**Problem requirements**
Can you rewrite the entries below, swapping every "pose" for "camera" and leaving everything else unchanged?
-- BEGIN Record set --
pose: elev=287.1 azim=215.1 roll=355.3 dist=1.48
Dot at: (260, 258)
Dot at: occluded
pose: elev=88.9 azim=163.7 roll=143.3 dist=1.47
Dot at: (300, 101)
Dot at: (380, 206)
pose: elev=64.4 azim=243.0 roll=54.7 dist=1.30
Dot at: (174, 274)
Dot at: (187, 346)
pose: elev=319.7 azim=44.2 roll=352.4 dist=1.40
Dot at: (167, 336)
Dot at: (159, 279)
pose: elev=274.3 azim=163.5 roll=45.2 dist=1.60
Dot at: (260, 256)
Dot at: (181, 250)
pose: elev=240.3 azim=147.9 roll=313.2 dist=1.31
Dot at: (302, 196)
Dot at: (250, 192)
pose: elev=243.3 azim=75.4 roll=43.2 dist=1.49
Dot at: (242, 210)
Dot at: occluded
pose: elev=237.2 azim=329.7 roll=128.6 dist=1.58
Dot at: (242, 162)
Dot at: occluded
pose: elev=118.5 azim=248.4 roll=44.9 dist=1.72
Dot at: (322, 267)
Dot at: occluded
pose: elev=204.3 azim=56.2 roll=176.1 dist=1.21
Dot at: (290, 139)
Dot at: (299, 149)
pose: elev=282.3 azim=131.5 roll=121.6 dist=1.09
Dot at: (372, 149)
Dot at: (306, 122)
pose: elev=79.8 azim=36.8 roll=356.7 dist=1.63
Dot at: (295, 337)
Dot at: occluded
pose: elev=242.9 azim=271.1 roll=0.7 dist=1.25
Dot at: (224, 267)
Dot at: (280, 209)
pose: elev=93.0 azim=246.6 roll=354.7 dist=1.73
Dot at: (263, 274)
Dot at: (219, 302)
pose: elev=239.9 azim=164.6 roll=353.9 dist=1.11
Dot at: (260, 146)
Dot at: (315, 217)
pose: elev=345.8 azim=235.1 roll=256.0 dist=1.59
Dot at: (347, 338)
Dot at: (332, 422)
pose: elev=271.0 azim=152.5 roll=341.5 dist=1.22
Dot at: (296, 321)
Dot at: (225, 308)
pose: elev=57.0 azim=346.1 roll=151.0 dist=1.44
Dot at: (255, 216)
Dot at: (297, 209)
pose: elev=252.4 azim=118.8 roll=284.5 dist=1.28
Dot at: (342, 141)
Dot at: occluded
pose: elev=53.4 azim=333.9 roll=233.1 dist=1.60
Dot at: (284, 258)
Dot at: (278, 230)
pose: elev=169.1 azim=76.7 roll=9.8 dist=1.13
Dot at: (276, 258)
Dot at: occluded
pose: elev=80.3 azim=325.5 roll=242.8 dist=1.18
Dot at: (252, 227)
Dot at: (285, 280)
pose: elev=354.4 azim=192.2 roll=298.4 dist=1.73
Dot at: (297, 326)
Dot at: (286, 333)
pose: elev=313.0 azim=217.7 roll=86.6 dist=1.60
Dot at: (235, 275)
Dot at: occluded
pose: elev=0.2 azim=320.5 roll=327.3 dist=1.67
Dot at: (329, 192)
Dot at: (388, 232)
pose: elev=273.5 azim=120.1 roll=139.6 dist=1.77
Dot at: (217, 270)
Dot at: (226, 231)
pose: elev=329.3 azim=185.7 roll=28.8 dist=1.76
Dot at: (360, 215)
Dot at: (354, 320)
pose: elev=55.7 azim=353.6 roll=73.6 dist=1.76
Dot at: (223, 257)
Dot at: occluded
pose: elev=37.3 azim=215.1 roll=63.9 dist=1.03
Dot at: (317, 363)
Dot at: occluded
-- END Record set --
**Solution for this task**
camera: elev=287.1 azim=215.1 roll=355.3 dist=1.48
Dot at: (260, 258)
Dot at: occluded
camera: elev=88.9 azim=163.7 roll=143.3 dist=1.47
Dot at: (300, 101)
Dot at: (380, 206)
camera: elev=64.4 azim=243.0 roll=54.7 dist=1.30
Dot at: (174, 274)
Dot at: (187, 346)
camera: elev=319.7 azim=44.2 roll=352.4 dist=1.40
Dot at: (167, 336)
Dot at: (159, 279)
camera: elev=274.3 azim=163.5 roll=45.2 dist=1.60
Dot at: (260, 256)
Dot at: (181, 250)
camera: elev=240.3 azim=147.9 roll=313.2 dist=1.31
Dot at: (302, 196)
Dot at: (250, 192)
camera: elev=243.3 azim=75.4 roll=43.2 dist=1.49
Dot at: (242, 210)
Dot at: occluded
camera: elev=237.2 azim=329.7 roll=128.6 dist=1.58
Dot at: (242, 162)
Dot at: occluded
camera: elev=118.5 azim=248.4 roll=44.9 dist=1.72
Dot at: (322, 267)
Dot at: occluded
camera: elev=204.3 azim=56.2 roll=176.1 dist=1.21
Dot at: (290, 139)
Dot at: (299, 149)
camera: elev=282.3 azim=131.5 roll=121.6 dist=1.09
Dot at: (372, 149)
Dot at: (306, 122)
camera: elev=79.8 azim=36.8 roll=356.7 dist=1.63
Dot at: (295, 337)
Dot at: occluded
camera: elev=242.9 azim=271.1 roll=0.7 dist=1.25
Dot at: (224, 267)
Dot at: (280, 209)
camera: elev=93.0 azim=246.6 roll=354.7 dist=1.73
Dot at: (263, 274)
Dot at: (219, 302)
camera: elev=239.9 azim=164.6 roll=353.9 dist=1.11
Dot at: (260, 146)
Dot at: (315, 217)
camera: elev=345.8 azim=235.1 roll=256.0 dist=1.59
Dot at: (347, 338)
Dot at: (332, 422)
camera: elev=271.0 azim=152.5 roll=341.5 dist=1.22
Dot at: (296, 321)
Dot at: (225, 308)
camera: elev=57.0 azim=346.1 roll=151.0 dist=1.44
Dot at: (255, 216)
Dot at: (297, 209)
camera: elev=252.4 azim=118.8 roll=284.5 dist=1.28
Dot at: (342, 141)
Dot at: occluded
camera: elev=53.4 azim=333.9 roll=233.1 dist=1.60
Dot at: (284, 258)
Dot at: (278, 230)
camera: elev=169.1 azim=76.7 roll=9.8 dist=1.13
Dot at: (276, 258)
Dot at: occluded
camera: elev=80.3 azim=325.5 roll=242.8 dist=1.18
Dot at: (252, 227)
Dot at: (285, 280)
camera: elev=354.4 azim=192.2 roll=298.4 dist=1.73
Dot at: (297, 326)
Dot at: (286, 333)
camera: elev=313.0 azim=217.7 roll=86.6 dist=1.60
Dot at: (235, 275)
Dot at: occluded
camera: elev=0.2 azim=320.5 roll=327.3 dist=1.67
Dot at: (329, 192)
Dot at: (388, 232)
camera: elev=273.5 azim=120.1 roll=139.6 dist=1.77
Dot at: (217, 270)
Dot at: (226, 231)
camera: elev=329.3 azim=185.7 roll=28.8 dist=1.76
Dot at: (360, 215)
Dot at: (354, 320)
camera: elev=55.7 azim=353.6 roll=73.6 dist=1.76
Dot at: (223, 257)
Dot at: occluded
camera: elev=37.3 azim=215.1 roll=63.9 dist=1.03
Dot at: (317, 363)
Dot at: occluded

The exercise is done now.